Михаил Булгаков. «Дописать раньше, чем умереть»
15 мая исполнилось 128 лет со дня рождения Михаила Афанасьевича Булгакова.
«Тот, кто любит, должен разделять участь того, кого он любит», – сказал Михаил Булгаков. В его жизни было все: болезни, войны, революции, успех и поражения. Он отчаянно ждал признания – а оно пришло после смерти. И, словно в награду за все беды, судьба подарила ему редкое счастье – любить и быть любимым…
«Дописать раньше, чем умереть» — Булгаков начал очередную редакцию романа, который тогда еще не обрел своего нынешнего, всем известного названия. Всего редакций было не то три, не то шесть, не то восемь — литературоведы спорят до сих пор. Замысел у писателя возник еще в 1928 году, а первые варианты текста относятся к 1929 — году Великого перелома в стране и в судьбе Булгакова.
Театр в жизни Булгакова занимал огромное место. Автор четырнадцати пьес, многие из которых сразу же переводились за рубежом, инсценировщик своей и чужой прозы, театральный рецензент, фельетонист и либреттист, он надеялся увидеть свои драматические произведения напечатанными и в собственной стране, но мечта эта сбылась после его смерти. Прижизненная сценическая судьба булгаковских драм и комедий была не намного удачнее. В 1920-1930-е годы на сцену пробились только "Дни Турбиных", разрешенные к исполнению в единственном театре - МХАТе, всего два сезона шла "Зойкина квартира" в Театре имени Е. Вахтангова и один сезон - "Багровый остров" на сцене Камерного театра, после седьмого представления был запрещен "Мольер" во МХАТе имени М. Горького, премьера репетировавшегося там же "Бега" так и не состоялась. Но тем не менее именно эти спектакли, подвергавшиеся в свое время оскорбительной критике вошли в историю советского сценического искусства, заложив основы формирования целого явления.

=== Записанные данные ===
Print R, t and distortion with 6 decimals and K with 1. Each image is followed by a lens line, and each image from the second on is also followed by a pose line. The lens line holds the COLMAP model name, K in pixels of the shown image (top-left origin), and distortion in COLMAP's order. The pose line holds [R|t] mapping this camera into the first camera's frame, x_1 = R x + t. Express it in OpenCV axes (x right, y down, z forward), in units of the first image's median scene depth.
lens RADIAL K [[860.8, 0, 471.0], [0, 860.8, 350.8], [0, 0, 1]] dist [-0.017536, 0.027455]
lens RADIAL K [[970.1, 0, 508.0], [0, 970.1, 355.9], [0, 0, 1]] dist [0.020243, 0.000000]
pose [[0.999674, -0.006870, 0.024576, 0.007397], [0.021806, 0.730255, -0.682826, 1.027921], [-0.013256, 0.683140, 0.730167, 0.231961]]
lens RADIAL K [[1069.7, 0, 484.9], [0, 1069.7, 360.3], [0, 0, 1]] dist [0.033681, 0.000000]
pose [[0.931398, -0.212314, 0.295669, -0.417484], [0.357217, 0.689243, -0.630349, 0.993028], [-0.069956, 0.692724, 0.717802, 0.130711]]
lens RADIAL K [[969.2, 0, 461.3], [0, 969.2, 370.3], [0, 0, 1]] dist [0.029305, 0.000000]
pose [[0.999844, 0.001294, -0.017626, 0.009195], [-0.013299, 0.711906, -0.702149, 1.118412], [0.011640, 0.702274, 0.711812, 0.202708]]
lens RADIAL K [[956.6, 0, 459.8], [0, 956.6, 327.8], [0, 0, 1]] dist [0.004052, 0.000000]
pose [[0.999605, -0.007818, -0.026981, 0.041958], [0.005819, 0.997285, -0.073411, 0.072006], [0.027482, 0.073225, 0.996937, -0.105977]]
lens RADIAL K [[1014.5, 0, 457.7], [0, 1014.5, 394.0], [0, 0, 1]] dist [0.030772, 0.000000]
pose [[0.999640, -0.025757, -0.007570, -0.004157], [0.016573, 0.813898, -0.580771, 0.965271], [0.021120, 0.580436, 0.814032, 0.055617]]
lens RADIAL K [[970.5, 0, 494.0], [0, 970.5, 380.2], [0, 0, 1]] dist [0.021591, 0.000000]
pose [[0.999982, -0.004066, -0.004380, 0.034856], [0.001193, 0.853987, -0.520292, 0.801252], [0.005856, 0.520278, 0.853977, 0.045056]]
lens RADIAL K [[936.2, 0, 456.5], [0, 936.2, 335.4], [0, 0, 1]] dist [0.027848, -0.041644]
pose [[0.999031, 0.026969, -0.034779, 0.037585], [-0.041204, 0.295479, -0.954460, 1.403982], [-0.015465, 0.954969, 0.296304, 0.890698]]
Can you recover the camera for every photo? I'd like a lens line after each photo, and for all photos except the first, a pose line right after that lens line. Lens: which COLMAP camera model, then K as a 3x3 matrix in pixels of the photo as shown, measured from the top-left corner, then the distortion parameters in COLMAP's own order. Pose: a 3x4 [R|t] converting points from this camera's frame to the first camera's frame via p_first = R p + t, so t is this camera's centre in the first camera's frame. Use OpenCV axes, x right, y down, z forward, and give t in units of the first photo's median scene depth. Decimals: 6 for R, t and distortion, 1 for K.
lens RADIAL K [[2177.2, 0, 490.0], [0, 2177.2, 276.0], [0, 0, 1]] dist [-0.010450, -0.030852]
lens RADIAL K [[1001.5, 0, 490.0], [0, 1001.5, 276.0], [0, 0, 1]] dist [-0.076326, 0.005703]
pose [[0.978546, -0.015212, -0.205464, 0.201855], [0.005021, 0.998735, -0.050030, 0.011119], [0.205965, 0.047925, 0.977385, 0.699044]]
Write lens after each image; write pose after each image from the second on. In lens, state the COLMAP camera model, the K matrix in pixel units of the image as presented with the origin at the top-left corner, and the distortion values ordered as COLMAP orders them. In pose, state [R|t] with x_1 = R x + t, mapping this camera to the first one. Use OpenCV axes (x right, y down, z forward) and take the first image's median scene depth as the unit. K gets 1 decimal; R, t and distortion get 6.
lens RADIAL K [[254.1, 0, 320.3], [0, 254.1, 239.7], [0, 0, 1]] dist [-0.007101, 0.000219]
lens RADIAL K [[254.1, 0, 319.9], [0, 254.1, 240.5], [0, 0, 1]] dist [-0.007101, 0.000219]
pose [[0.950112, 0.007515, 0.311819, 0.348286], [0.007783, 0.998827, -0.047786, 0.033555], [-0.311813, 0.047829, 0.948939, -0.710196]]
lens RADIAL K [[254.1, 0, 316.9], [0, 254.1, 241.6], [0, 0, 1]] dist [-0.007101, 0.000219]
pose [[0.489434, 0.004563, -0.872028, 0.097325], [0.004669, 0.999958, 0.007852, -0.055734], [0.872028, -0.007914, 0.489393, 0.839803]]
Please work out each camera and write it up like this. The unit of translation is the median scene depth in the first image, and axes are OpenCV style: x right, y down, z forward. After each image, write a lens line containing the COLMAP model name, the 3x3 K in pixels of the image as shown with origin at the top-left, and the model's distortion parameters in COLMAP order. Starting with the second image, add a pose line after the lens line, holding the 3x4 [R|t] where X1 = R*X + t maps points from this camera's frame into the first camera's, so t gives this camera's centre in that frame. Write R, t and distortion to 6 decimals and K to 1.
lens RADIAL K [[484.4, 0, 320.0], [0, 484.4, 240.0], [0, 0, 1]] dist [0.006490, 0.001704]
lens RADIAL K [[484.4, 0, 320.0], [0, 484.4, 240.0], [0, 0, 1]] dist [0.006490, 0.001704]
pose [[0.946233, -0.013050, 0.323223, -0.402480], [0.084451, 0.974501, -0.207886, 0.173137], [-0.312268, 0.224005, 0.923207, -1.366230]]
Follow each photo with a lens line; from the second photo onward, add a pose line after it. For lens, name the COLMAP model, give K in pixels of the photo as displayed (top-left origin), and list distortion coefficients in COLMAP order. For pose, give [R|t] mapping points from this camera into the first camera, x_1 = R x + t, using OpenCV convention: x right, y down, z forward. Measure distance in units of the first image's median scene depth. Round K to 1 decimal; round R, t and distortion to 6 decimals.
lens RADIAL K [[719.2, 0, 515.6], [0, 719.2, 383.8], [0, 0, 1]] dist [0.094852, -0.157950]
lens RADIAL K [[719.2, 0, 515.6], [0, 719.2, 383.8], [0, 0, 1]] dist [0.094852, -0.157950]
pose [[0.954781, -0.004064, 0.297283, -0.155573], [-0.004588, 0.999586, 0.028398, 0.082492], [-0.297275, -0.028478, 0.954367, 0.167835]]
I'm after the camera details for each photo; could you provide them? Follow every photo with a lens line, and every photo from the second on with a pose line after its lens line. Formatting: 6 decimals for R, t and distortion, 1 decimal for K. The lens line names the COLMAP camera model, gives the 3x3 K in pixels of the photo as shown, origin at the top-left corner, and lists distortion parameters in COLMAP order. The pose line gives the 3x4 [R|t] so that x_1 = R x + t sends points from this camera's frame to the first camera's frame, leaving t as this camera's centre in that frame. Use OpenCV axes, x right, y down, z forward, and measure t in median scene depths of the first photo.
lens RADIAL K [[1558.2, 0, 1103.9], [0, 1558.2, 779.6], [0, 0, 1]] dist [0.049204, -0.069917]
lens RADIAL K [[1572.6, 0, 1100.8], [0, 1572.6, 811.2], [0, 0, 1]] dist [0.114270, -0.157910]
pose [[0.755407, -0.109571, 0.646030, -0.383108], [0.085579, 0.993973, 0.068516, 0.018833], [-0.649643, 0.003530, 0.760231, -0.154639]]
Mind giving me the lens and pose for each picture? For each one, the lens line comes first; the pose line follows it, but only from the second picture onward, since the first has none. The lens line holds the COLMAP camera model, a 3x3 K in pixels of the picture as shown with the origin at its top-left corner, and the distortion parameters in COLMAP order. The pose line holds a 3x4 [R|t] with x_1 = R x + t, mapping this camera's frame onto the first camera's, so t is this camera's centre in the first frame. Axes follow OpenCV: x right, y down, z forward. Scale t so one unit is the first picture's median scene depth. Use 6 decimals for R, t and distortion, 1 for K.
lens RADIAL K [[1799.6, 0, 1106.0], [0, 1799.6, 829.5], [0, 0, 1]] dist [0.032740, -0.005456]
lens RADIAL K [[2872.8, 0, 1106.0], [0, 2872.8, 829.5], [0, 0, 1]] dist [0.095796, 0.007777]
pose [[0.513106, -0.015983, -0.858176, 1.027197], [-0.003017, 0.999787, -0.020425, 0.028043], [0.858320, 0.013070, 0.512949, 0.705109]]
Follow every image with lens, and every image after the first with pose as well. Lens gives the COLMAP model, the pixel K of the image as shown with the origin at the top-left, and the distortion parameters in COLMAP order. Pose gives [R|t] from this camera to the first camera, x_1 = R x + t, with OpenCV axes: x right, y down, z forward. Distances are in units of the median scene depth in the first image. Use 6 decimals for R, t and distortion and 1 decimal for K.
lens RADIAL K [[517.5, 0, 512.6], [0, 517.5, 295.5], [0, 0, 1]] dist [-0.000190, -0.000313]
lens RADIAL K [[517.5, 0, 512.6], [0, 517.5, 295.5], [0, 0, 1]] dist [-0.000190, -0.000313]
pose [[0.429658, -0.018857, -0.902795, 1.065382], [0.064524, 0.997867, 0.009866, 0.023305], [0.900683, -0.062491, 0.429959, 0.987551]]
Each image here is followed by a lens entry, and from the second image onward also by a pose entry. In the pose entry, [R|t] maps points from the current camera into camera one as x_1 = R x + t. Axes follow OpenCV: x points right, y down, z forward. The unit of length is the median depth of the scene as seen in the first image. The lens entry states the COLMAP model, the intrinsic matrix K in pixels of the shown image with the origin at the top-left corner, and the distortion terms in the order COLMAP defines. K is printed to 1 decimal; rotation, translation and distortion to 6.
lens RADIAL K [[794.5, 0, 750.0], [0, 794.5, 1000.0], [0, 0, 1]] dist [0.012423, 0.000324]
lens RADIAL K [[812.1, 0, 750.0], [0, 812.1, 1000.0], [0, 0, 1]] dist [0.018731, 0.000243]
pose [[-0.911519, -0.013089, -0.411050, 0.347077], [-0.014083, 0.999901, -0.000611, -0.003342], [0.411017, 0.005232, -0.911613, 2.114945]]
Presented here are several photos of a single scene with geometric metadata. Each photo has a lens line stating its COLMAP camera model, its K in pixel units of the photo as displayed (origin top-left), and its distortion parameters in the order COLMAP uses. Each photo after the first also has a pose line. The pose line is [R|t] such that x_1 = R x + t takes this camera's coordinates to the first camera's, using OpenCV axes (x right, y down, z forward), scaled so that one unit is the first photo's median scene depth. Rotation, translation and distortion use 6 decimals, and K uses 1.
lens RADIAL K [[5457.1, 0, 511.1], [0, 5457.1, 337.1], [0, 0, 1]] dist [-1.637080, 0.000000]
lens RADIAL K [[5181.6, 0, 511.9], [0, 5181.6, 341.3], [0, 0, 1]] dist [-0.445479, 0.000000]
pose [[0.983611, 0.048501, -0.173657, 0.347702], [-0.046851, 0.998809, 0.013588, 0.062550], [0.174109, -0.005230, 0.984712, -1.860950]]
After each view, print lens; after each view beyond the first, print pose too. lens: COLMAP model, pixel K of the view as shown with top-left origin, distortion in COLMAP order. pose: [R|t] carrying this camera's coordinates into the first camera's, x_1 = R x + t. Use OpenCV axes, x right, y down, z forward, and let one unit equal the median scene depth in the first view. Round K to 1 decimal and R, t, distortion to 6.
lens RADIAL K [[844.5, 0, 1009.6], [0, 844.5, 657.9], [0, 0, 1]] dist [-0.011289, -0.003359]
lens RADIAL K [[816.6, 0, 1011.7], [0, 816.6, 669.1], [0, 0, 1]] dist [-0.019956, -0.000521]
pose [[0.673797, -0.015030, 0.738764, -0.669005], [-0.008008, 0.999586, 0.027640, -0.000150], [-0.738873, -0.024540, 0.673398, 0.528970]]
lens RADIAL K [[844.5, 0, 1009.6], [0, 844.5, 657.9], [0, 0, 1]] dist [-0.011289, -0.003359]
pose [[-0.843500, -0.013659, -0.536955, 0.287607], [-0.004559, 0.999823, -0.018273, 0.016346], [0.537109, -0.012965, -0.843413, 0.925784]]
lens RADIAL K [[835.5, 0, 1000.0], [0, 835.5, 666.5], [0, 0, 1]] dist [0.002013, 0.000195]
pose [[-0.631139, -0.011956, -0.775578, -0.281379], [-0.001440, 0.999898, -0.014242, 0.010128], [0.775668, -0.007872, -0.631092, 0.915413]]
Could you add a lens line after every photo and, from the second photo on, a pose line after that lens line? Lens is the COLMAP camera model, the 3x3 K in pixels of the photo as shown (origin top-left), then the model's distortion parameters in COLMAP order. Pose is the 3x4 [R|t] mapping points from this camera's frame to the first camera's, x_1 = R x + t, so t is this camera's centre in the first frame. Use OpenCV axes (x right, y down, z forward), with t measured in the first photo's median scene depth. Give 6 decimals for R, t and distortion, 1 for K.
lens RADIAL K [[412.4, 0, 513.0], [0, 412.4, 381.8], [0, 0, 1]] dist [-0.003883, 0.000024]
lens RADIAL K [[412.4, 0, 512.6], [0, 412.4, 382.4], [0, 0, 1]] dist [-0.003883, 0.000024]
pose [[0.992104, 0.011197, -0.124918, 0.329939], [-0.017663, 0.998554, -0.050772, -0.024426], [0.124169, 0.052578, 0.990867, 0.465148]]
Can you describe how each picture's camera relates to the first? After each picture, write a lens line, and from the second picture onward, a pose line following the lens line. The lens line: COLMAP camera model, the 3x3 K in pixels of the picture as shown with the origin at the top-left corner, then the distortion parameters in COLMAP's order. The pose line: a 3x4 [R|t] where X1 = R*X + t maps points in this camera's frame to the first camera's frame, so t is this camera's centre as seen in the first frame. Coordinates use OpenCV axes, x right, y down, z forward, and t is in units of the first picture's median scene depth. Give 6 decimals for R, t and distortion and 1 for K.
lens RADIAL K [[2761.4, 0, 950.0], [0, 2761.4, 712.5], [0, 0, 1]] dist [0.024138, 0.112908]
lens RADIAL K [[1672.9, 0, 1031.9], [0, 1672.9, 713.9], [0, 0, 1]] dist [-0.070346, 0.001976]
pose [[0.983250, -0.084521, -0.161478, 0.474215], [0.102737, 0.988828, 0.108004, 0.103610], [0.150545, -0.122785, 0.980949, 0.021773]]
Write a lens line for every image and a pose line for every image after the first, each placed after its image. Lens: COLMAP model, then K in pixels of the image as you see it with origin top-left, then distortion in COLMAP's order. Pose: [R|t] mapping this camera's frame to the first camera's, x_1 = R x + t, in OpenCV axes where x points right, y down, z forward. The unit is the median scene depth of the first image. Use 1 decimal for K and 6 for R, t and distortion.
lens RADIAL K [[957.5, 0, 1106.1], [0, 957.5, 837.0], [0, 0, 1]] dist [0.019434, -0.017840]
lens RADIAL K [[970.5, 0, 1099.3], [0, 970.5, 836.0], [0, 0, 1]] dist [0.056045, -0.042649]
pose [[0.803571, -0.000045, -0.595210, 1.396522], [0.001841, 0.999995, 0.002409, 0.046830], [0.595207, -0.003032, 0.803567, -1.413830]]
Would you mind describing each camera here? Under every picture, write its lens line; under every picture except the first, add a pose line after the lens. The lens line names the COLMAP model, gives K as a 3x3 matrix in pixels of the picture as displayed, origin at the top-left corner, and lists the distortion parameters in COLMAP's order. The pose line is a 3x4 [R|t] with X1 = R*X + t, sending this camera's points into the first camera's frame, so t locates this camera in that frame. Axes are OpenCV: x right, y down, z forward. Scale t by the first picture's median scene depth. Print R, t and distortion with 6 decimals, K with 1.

=== Задание ===
Перепиши слово в слово кусок текста о Булгакове, начиная со слов «15 мая исполнилось» и до слов «в судьбе Булгакова.» включительно. Список здесь не понадобится.

=== Ответ ===
15 мая исполнилось 128 лет со дня рождения Михаила Афанасьевича Булгакова.
«Тот, кто любит, должен разделять участь того, кого он любит», – сказал Михаил Булгаков. В его жизни было все: болезни, войны, революции, успех и поражения. Он отчаянно ждал признания – а оно пришло после смерти. И, словно в награду за все беды, судьба подарила ему редкое счастье – любить и быть любимым…
«Дописать раньше, чем умереть» — Булгаков начал очередную редакцию романа, который тогда еще не обрел своего нынешнего, всем известного названия. Всего редакций было не то три, не то шесть, не то восемь — литературоведы спорят до сих пор. Замысел у писателя возник еще в 1928 году, а первые варианты текста относятся к 1929 — году Великого перелома в стране и в судьбе Булгакова.